The figure below shows the distribution of number of votes across 4 age groups and gender. From this it can be seen that males do vote more the females, and also the largest age is age 30-44 whereas the smallest are aged under 18.

In [17]:
#hide_input
x = ["Aged under 18", "Aged 18 29",'Aged 30 44','Aged 45 plus']*2
x_f = ['females aged under 18', 'females aged 18 29', 'females aged 30 44','females aged 45 plus']
x_m = ['males aged under 18', 'males aged 18 29', 'males aged 30 44','males aged 45 plus']
gender = np.concatenate((['female']*int(len(x)/2),['male']*int(len(x)/2)))
x_gender = np.concatenate((x_f, x_m))
v = [cat_dist[vote]['votes'] for vote in x_gender]
ratings = [cat_dist[vote]['rating_sum'] for vote in x_gender]

df = pd.DataFrame({
    "Category": x,
    "Gender Category" : x_gender,
    "Gender" : gender,
    "Votes" : v,
    "Ratings" : ratings  
})

px.bar(df, x="Category", y="Votes", color="Gender", title="Distribution of number votes across age and gender")

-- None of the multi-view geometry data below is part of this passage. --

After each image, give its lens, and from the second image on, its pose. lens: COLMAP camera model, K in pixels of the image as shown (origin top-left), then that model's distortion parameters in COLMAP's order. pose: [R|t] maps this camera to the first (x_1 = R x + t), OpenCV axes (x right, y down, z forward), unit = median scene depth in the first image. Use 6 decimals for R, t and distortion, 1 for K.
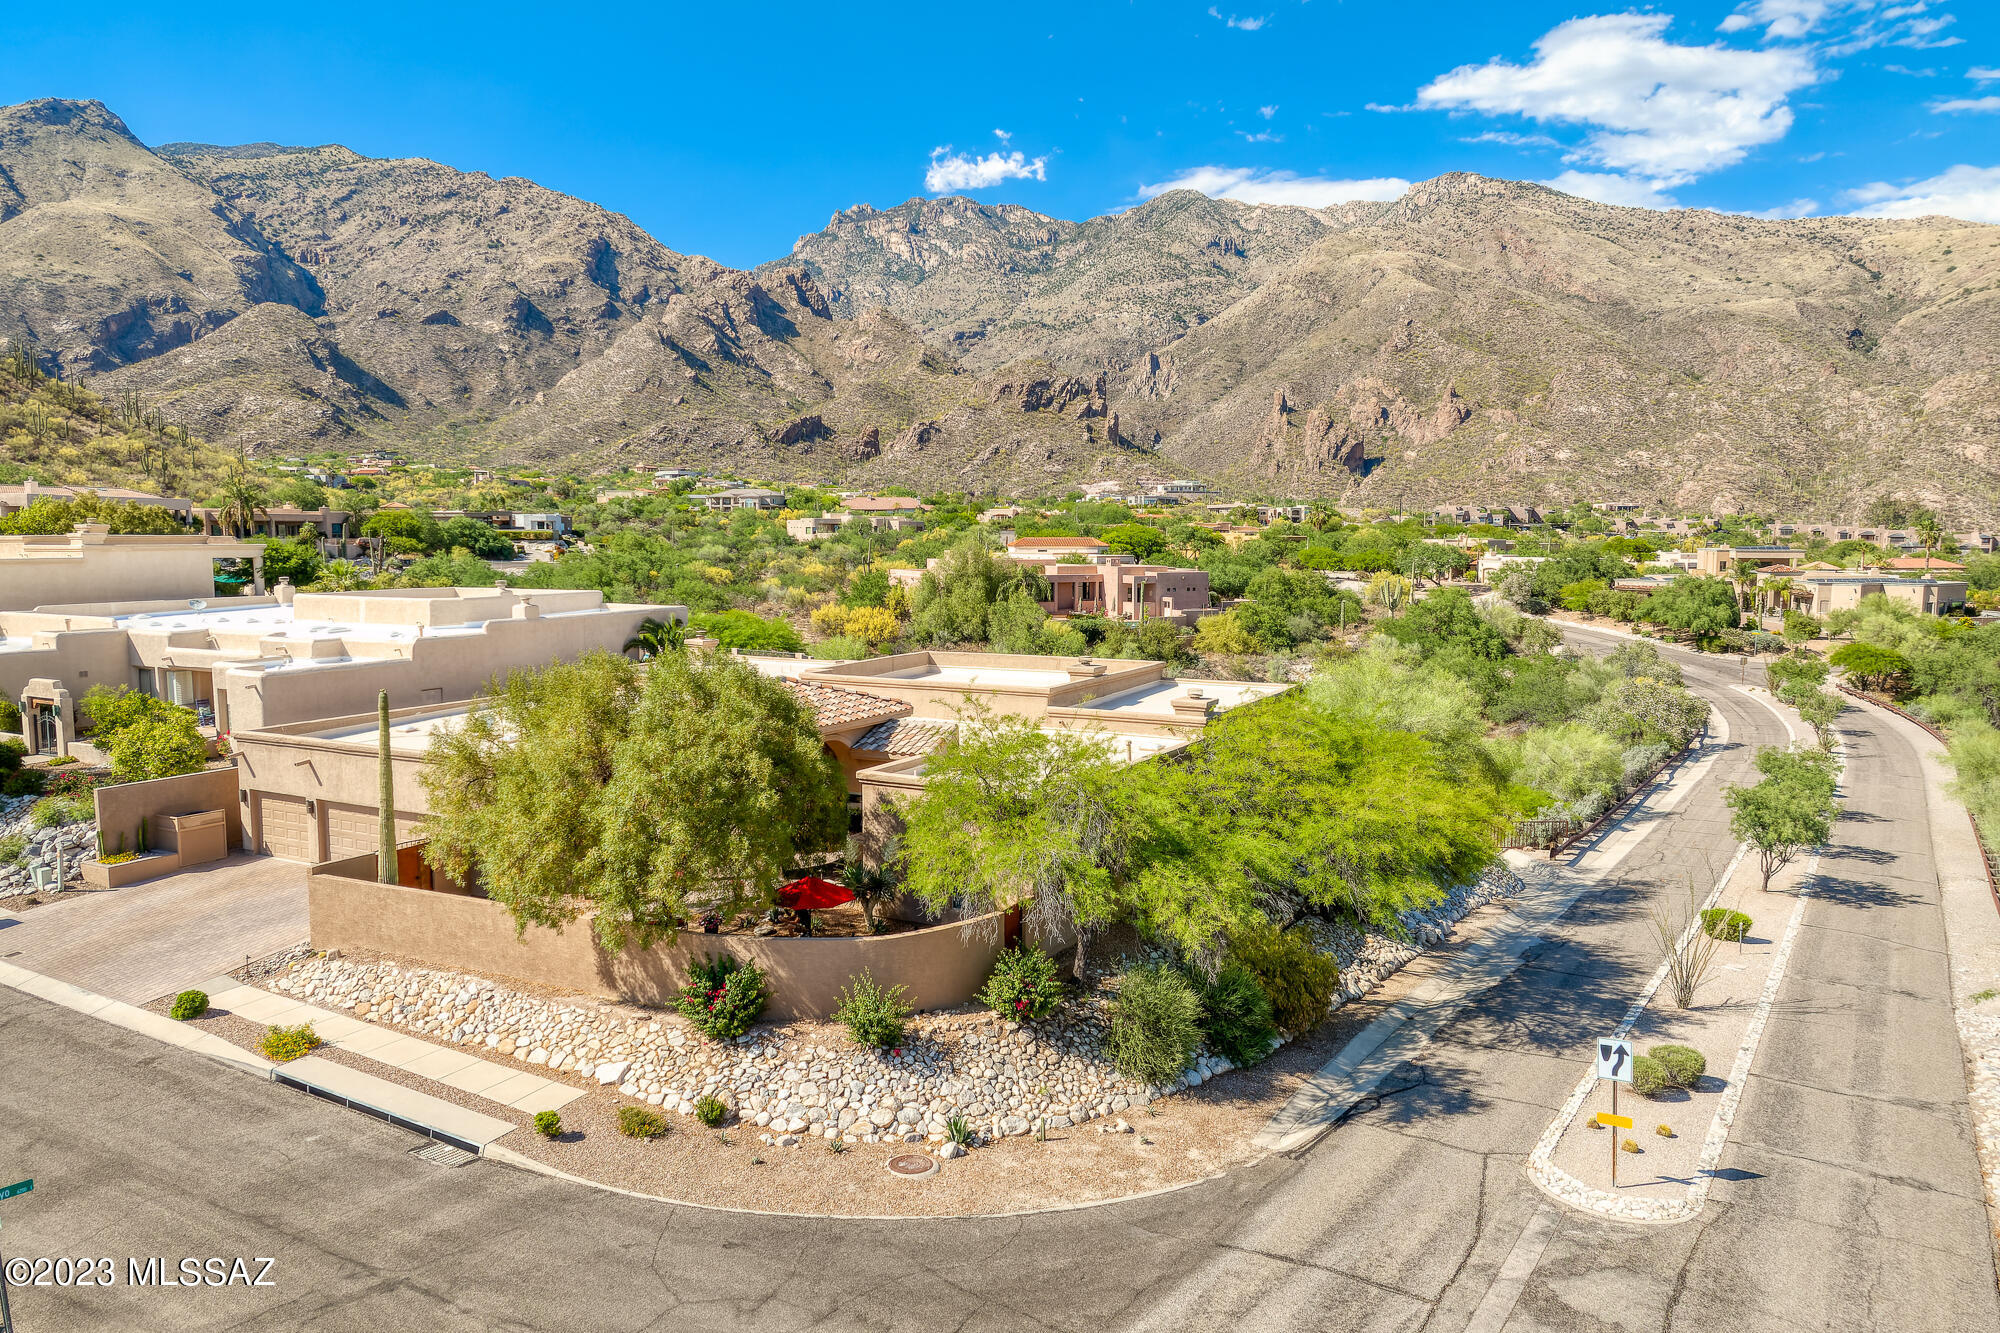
lens RADIAL K [[1357.6, 0, 1000.0], [0, 1357.6, 666.5], [0, 0, 1]] dist [-0.009206, 0.003429]
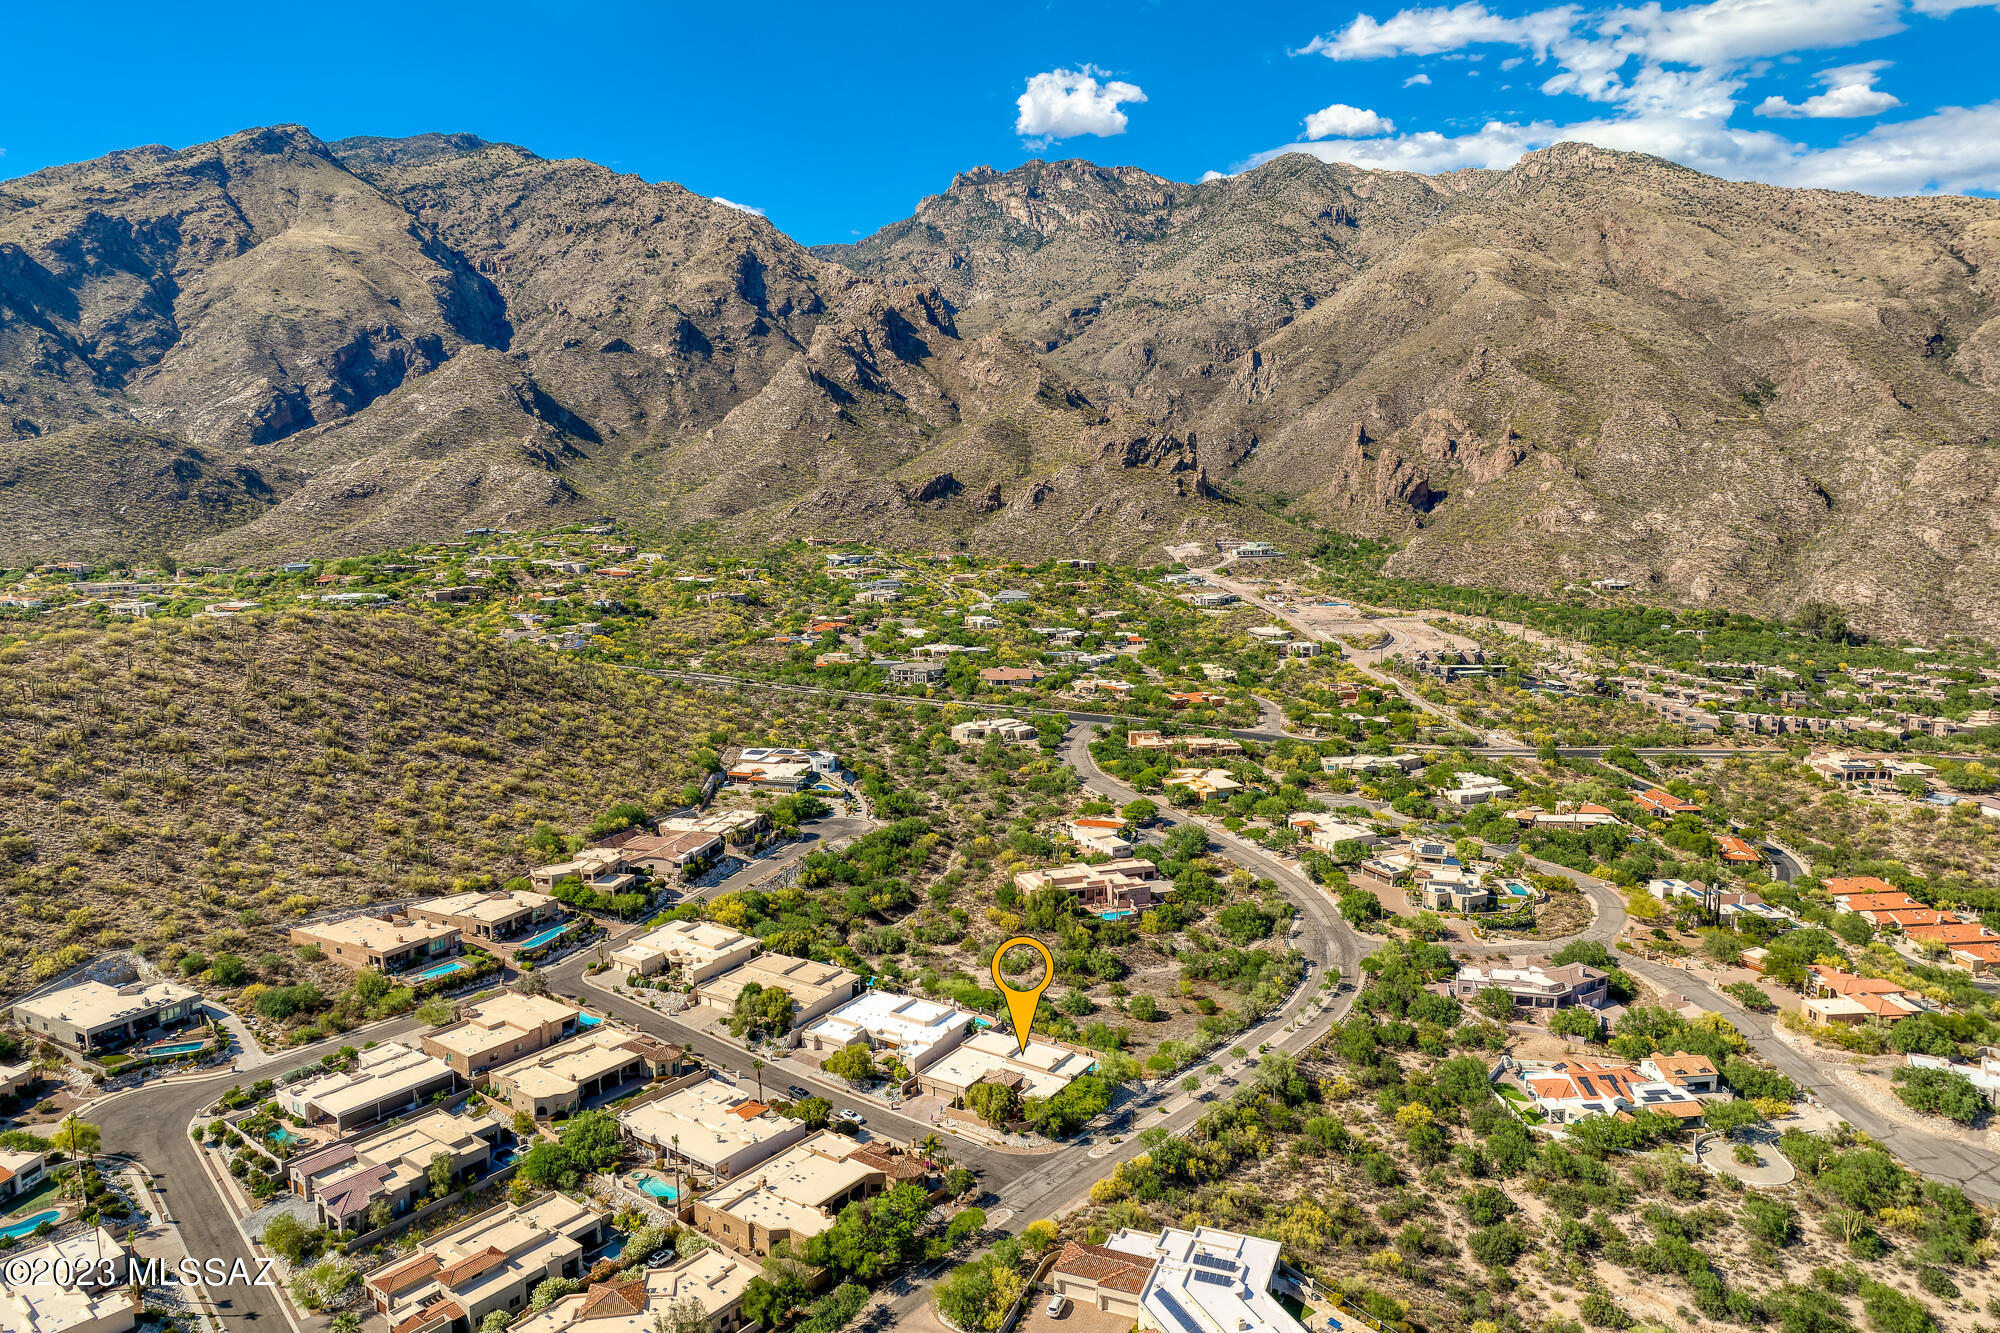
lens RADIAL K [[1357.6, 0, 1000.0], [0, 1357.6, 666.5], [0, 0, 1]] dist [-0.009206, 0.003429]
pose [[0.996344, 0.010838, -0.084746, 0.006688], [-0.006328, 0.998558, 0.053313, -0.044367], [0.085202, -0.052582, 0.994975, -0.104749]]
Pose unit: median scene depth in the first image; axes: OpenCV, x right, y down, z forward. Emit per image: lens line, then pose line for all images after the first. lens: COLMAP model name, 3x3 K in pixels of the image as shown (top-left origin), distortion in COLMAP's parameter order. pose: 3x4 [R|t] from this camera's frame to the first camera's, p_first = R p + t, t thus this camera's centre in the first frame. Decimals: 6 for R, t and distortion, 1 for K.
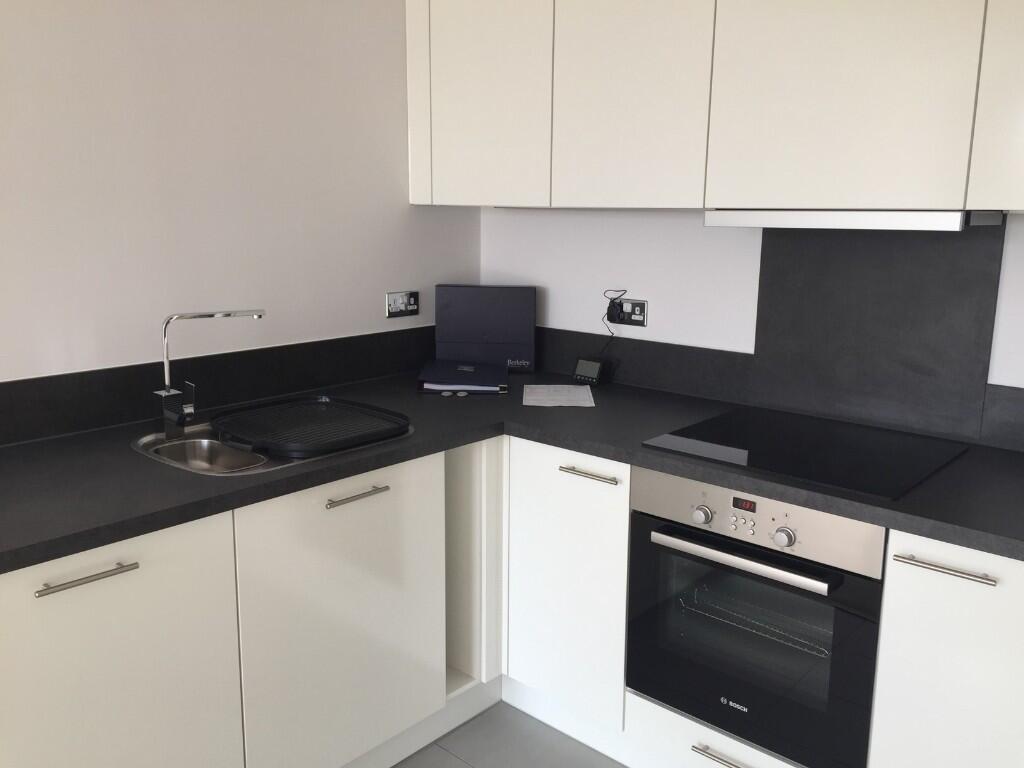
lens RADIAL K [[880.0, 0, 509.0], [0, 880.0, 388.0], [0, 0, 1]] dist [0.067638, -0.051408]
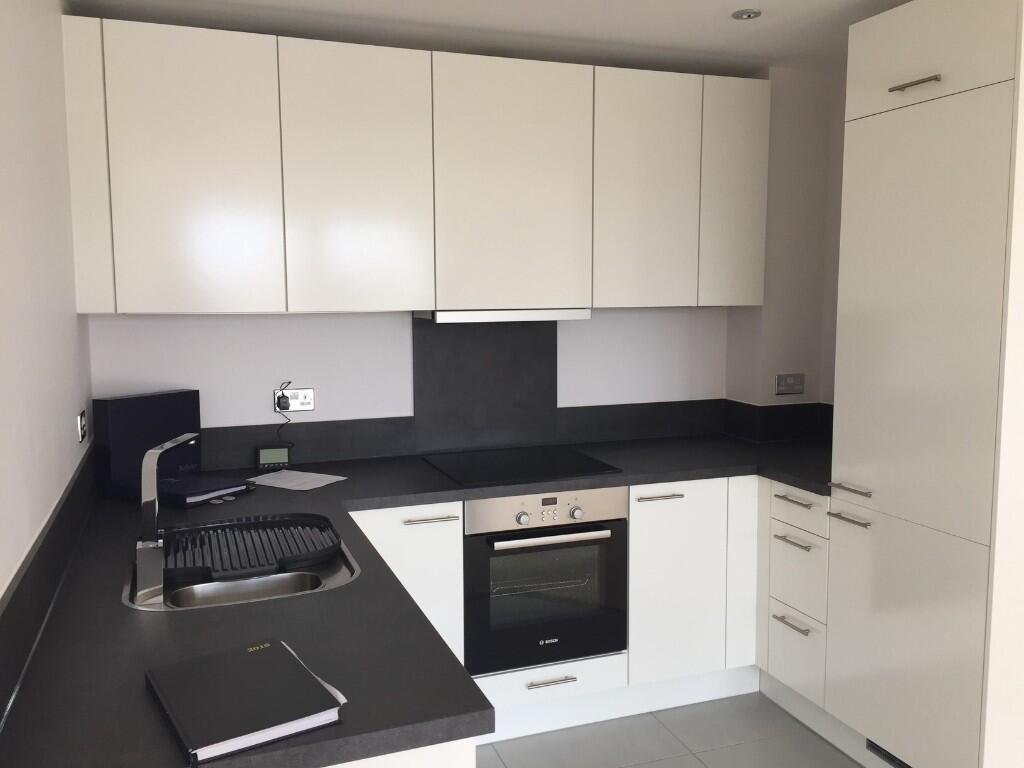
lens RADIAL K [[880.0, 0, 506.2], [0, 880.0, 381.0], [0, 0, 1]] dist [0.067638, -0.051408]
pose [[0.461688, -0.102523, 0.881098, -0.976279], [0.194509, 0.980825, 0.012206, -0.093537], [-0.865454, 0.165747, 0.472777, 0.283050]]
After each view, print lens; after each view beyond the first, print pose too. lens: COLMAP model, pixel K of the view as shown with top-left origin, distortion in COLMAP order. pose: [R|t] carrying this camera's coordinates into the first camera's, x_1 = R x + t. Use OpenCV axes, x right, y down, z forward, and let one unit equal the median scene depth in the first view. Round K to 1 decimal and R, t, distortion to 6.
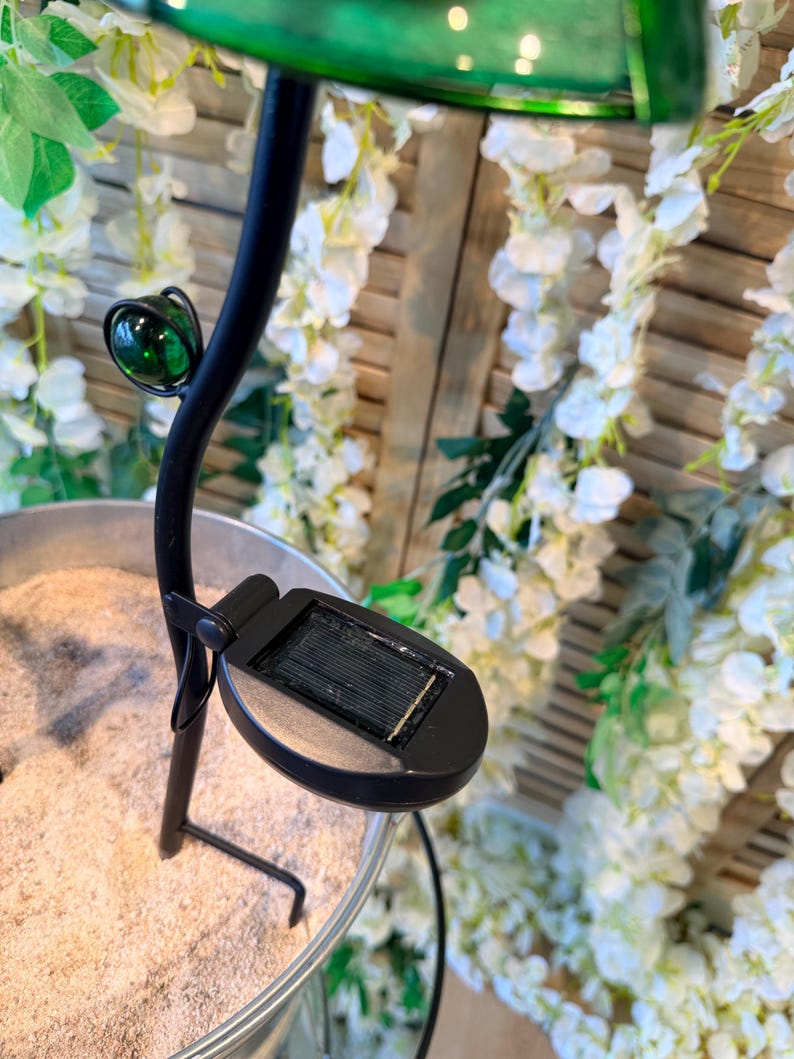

We could now look into how the average rating was distributed across gender and age. From the figure below it can be seen that males across all age groups give approximately the same high average rating, whereas females in the age group under 18, give the lowest average rating. It should be noted that this age groups also was the smallest, so this score can easily be affected by fewer people giving low average rating compared to the other groups. 

In [18]:
#hide_input
fig = go.Figure(data=[
    go.Bar(name='Females', x=df['Category'].unique(), y=df['Ratings'][df['Gender'] =='female']),
    go.Bar(name='Males', x=df['Category'].unique(), y=df['Ratings'][df['Gender'] =='male'])
])
# Change the bar mode
fig.update_layout(barmode='group',title_text="Distribution of average rating across age and gender", 
                    yaxis_title= "Average IMDB rating", xaxis_title = "Age category")
fig.show()

We have now investigated the data used in this project. How the attributes of the characters are distributed, and dived a little further into the Game Of Thrones universe. We have investigated the dialogoue of the character from transcripts, and seen how many episodes and seasons these characters are present, and further what their average dialogoue length was. Lastly, we have dived into the basics of the voters for the series, how the demographics of the voters were and their average rating.